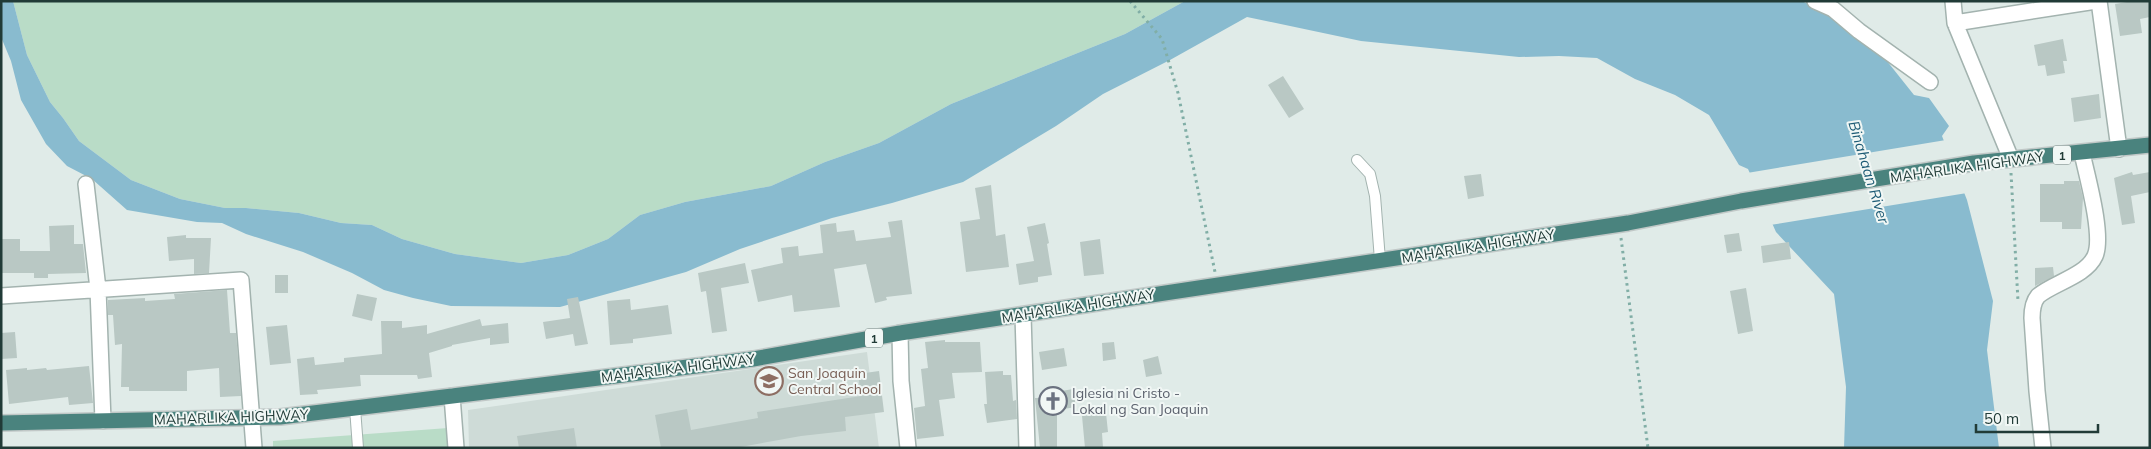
<svg xmlns="http://www.w3.org/2000/svg" width="2151" height="449" font-family="Mulish,sans-serif">
	<style>
		.built { fill: #cedbd7 }
		.green { fill: #b9dcc7 }
		.water { fill: #89bbcf }
		.pier { fill: #e0ebe8 }
		.building { fill: #b9c8c4 }
		.lines { fill: none; stroke-linecap: round; stroke-linejoin: round }
		.service-casing { stroke: #a3b3af; stroke-width: 12 }
		.minor-casing { stroke: #a3b3af; stroke-width: 18 }
		.trunk-casing { stroke: #c1c8c7; stroke-width: 18 }
		.path { stroke: #81aea6; stroke-width: 3; stroke-dasharray: 2.5 4; stroke-linecap: butt }
		.service { stroke: #fff; stroke-width: 10 }
		.minor { stroke: #fff; stroke-width: 15 }
		.trunk { stroke: #4a837e; stroke-width: 15 }
		.labels { text-anchor: middle; dominant-baseline: central; stroke-width: 4; stroke-linejoin: round; paint-order: stroke }
		.shield { fill: #f1f7f5; stroke: #5f7370; stroke-width: 1 }
		.shield-label { font-size: 12px; font-weight: bold; fill: #213b37 }
		.street-label { font-size: 14px; fill: #213b37; stroke: #f1f7f5 }
		.education-label { font-size: 14px; fill: #785e54; stroke: #f1f7f5; text-anchor: start }
		.worship-label { font-size: 14px; fill: #5b616d; stroke: #f1f7f5; text-anchor: start }
		.water-label { font-size: 15px; font-style: italic; fill: #1d5b75; stroke: #f1f7f5 }
	</style>
	<rect width="100%" height="100%" fill="#e0ebe8"/>
	<path class="built" d="M867 352 879 448H469L468 410Z"/>
	<path class="green" d="M13 1H1185L1125 34 951 104 879 143 825 162 771 186 685 202 640 215 608 239 568 255 521 263 455 254 402 239 372 225 341 223 299 213 246 208H225L180 199 131 180 79 141 63 118 50 102 27 55Z
		M448 428 449 448H273V441Z"/>
	<path class="water" d="M1 1H13L27 55 50 102 63 118 79 141 131 180 180 199 225 208H246L299 213 341 223 372 225 402 239 455 254 521 263 568 255 608 239 640 215 685 202 771 186 825 162 879 143 951 104 1125 34 1185 1H1801L1817 7 1871 41 1914 95 1929 98 1949 126 1942 136 1967 200 1993 301 1987 350 1999 448H1844L1846 387 1834 294 1776 232 1748 169 1739 165 1709 115 1675 95 1635 79 1597 58 1559 56 1519 57 1361 41 1247 17 1170 60 1103 94 1056 126 963 182 892 203 832 218 740 249 686 272 560 307 451 306 413 298 384 290 352 273 303 252 246 234 222 223 197 222 127 210 92 179 67 166 46 144 21 100 11 61 1 37Z"/>
	<path class="pier" d="M1946 140 1967 193 1770 225 1747 173Z"/>
	<path class="building" d="M2133 1H2150V17L2140 19 2142 33 2120 36 2115 4Z
		M2063 39 2067 61H2063L2065 73 2047 76 2045 65 2038 66 2034 45Z
		M1283 76 1304 109 1289 118 1268 85Z
		M2099 94 2101 118 2074 122 2071 98Z
		M2132 172 2133 175 2150 172V192L2131 196 2135 223 2122 225 2114 178Z
		M1481 174 1484 196 1468 199 1464 176Z
		M2064 181H2079L2083 198 2081 229H2062V222H2040V184H2064Z
		M991 185 996 236 1005 234 1009 267 966 272 960 222 980 219 975 188Z
		M902 220 912 294 886 297 887 300 875 303 866 264 834 269 840 307 794 312 792 295 758 302 751 270 783 263 781 248 798 246 799 256 823 253 820 225 836 223 837 232 854 230 856 241 891 237 888 222Z
		M1045 223 1049 243 1047 244 1052 275 1038 277V282L1019 285 1016 264 1034 261 1027 227Z
		M74 225V244H83L86 273 48 274V278H34V273H1V239H20V251H50L49 226Z
		M1739 233 1742 251 1727 253 1724 235Z
		M186 235V238H211L209 273 194 274V259L169 261 167 237Z
		M1100 239 1104 274 1084 276 1080 242Z
		M1789 242 1791 259 1763 263 1761 246Z
		M745 263 749 283 721 288 727 331 712 333 706 291 701 292 698 273Z
		M2053 267 2054 276 2035 286V268Z
		M275 275H288V293H275Z
		M1746 288 1753 331 1738 334 1730 291Z
		M227 290 230 333H236L241 396 220 397 219 368 187 371V391H129V387H121L122 344 115 345 113 315H108V300L145 298V301L175 299 174 294Z
		M357 294 377 298 372 321 352 316Z
		M578 297 588 344 575 346 573 334 546 339 543 322 570 318 567 299Z
		M630 299 631 310 668 305 672 334 633 339V343L610 345 607 301Z
		M480 319 482 326 508 323 509 343 490 345V338L452 345V346L429 353 432 377 418 379 417 375H360L361 386 317 390 318 394 300 395 297 359 314 357 315 365 344 362V358L382 354 381 321H402V328L427 325V334Z
		M287 325 291 363 270 365 266 327Z
		M15 332 17 358 1 359V333Z
		M945 340V342H980L982 372 952 373 955 398 939 400 944 436 917 439 914 408 925 406 921 369 928 368 925 342Z
		M1114 342 1116 359 1103 361 1102 343Z
		M1064 348 1067 366 1042 370 1039 352Z
		M1158 356 1162 374 1146 377 1143 360Z
		M89 366 93 403 69 405 68 397 9 404 6 370 27 368V370L46 368 47 370Z
		M879 371 884 412 845 417 846 431 801 436 735 448H661L655 415 687 409 691 430 758 418 757 412 861 396 858 374Z
		M1003 371V375H1011L1013 401 1016 400 1017 419 987 423 984 404H987L985 372Z
		M1073 389 1076 407 1057 410V448H1040L1035 398H1039V395Z
		M1106 413 1108 432 1102 433 1103 448H1085L1082 416Z
		M574 428 577 448H519L517 436Z"/>
	<g class="lines">
		<defs>
			<path id="service" d="M1357 160 1370 174 1375 196 1380 260
				M355 408 358 448"/>
			<path id="minor" d="M1815 1 1833 9 1859 31 1930 82
				M1953 1 1955 23 2011 159
				M2099 1 2119 149
				M1955 23 2096 1
				M86 184 98 289 103 421
				M1 296 241 280 254 448
				M1023 315 1027 448
				M900 333 901 381 908 448
				M452 396 456 448
				M2043 448 2037 391 2032 318C2032 311 2033 302 2038 296 2053 283 2086 276 2095 256 2104 236 2087 176 2082 153"/>
			<path id="trunk" d="M1 423 280 417 355 408 753 359 900 333 1628 223 1741 201 1974 163 2150 145"/>
		</defs>
		<use href="#service" class="service-casing"/>
		<use href="#minor" class="minor-casing"/>
		<use href="#trunk" class="trunk-casing"/>
		<path class="path" d="M1130 1 1162 39 1178 93 1215 272
			M2011 173 2018 301
			M1621 238 1648 448"/>
		<use href="#service" class="service"/>
		<use href="#minor" class="minor"/>
		<use href="#trunk" class="trunk"/>
	</g>
	<defs>
		<symbol id="school-ring" viewBox="-11 -11 22 22"><circle r="9.5" fill="#f1f7f5" stroke="#8d6e63" stroke-width="1.5"/><path d="M0-5L7-2L0 1L-7-2ZM-4 1L0 2.5L4 1V4Q0 6-4 4Z" fill="#8d6e63"/></symbol>
		<symbol id="church-ring" viewBox="-11 -11 22 22"><circle r="9.5" fill="#f1f7f5" stroke="#6b7280" stroke-width="1.5"/><path d="M-1.2-6h2.4v3.5h3.3v2.4h-3.3V6h-2.4V-.1h-3.3v-2.4h3.3Z" fill="#6b7280"/></symbol>
	</defs>
	<g fill-rule="evenodd">
		<use href="#school-ring" x="753" y="365" width="32" height="32"/>
		<use href="#church-ring" x="1037" y="385" width="32" height="32"/>
	</g>
	<g class="labels">
		<g class="shield">
			<rect x="2053" y="145.5" width="18" height="19" rx="4"/>
			<rect x="865" y="328.5" width="18" height="19" rx="4"/>
		</g>
		<g class="shield-label">
			<text x="2062" y="155">1</text>
			<text x="874" y="338">1</text>
		</g>
		<g class="street-label">
			<text transform="translate(1967 167) rotate(-8)">MAHARLIKA HIGHWAY</text>
			<text transform="translate(1478 246) rotate(-9)">MAHARLIKA HIGHWAY</text>
			<text transform="translate(1078 306) rotate(-9)">MAHARLIKA HIGHWAY</text>
			<text transform="translate(678 368) rotate(-7)">MAHARLIKA HIGHWAY</text>
			<text transform="translate(231 417) rotate(-2)">MAHARLIKA HIGHWAY</text>
		</g>
		<g class="education-label">
			<text x="788" y="373">San Joaquin<tspan x="788" dy="16">Central School</tspan></text>
		</g>
		<g class="worship-label">
			<text x="1072" y="393">Iglesia ni Cristo -<tspan x="1072" dy="16">Lokal ng San Joaquin</tspan></text>
		</g>
		<g class="water-label">
			<text transform="translate(1869 172) rotate(73)">Binahaan River</text>
		</g>
	</g>
	<rect width="2151" height="449" fill="none" stroke="#213b37" stroke-width="5"/>
	<path d="M1976 424v8h122v-8" fill="none" stroke="#213b37" stroke-width="2.5"/>
	<text x="1984" y="424" font-size="15" fill="#213b37" stroke="#f1f7f5" stroke-width="4" paint-order="stroke">50 m</text>
</svg>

> **TO DO**
Within the listing above, extract exactly the lines from the line with "M2053 267 2054 276 2035 286V268Z" to the line with "M879 371 884", the two named lines included, and no others.

> **WRITTEN RESPONSE**
		M2053 267 2054 276 2035 286V268Z
		M275 275H288V293H275Z
		M1746 288 1753 331 1738 334 1730 291Z
		M227 290 230 333H236L241 396 220 397 219 368 187 371V391H129V387H121L122 344 115 345 113 315H108V300L145 298V301L175 299 174 294Z
		M357 294 377 298 372 321 352 316Z
		M578 297 588 344 575 346 573 334 546 339 543 322 570 318 567 299Z
		M630 299 631 310 668 305 672 334 633 339V343L610 345 607 301Z
		M480 319 482 326 508 323 509 343 490 345V338L452 345V346L429 353 432 377 418 379 417 375H360L361 386 317 390 318 394 300 395 297 359 314 357 315 365 344 362V358L382 354 381 321H402V328L427 325V334Z
		M287 325 291 363 270 365 266 327Z
		M15 332 17 358 1 359V333Z
		M945 340V342H980L982 372 952 373 955 398 939 400 944 436 917 439 914 408 925 406 921 369 928 368 925 342Z
		M1114 342 1116 359 1103 361 1102 343Z
		M1064 348 1067 366 1042 370 1039 352Z
		M1158 356 1162 374 1146 377 1143 360Z
		M89 366 93 403 69 405 68 397 9 404 6 370 27 368V370L46 368 47 370Z
		M879 371 884 412 845 417 846 431 801 436 735 448H661L655 415 687 409 691 430 758 418 757 412 861 396 858 374Z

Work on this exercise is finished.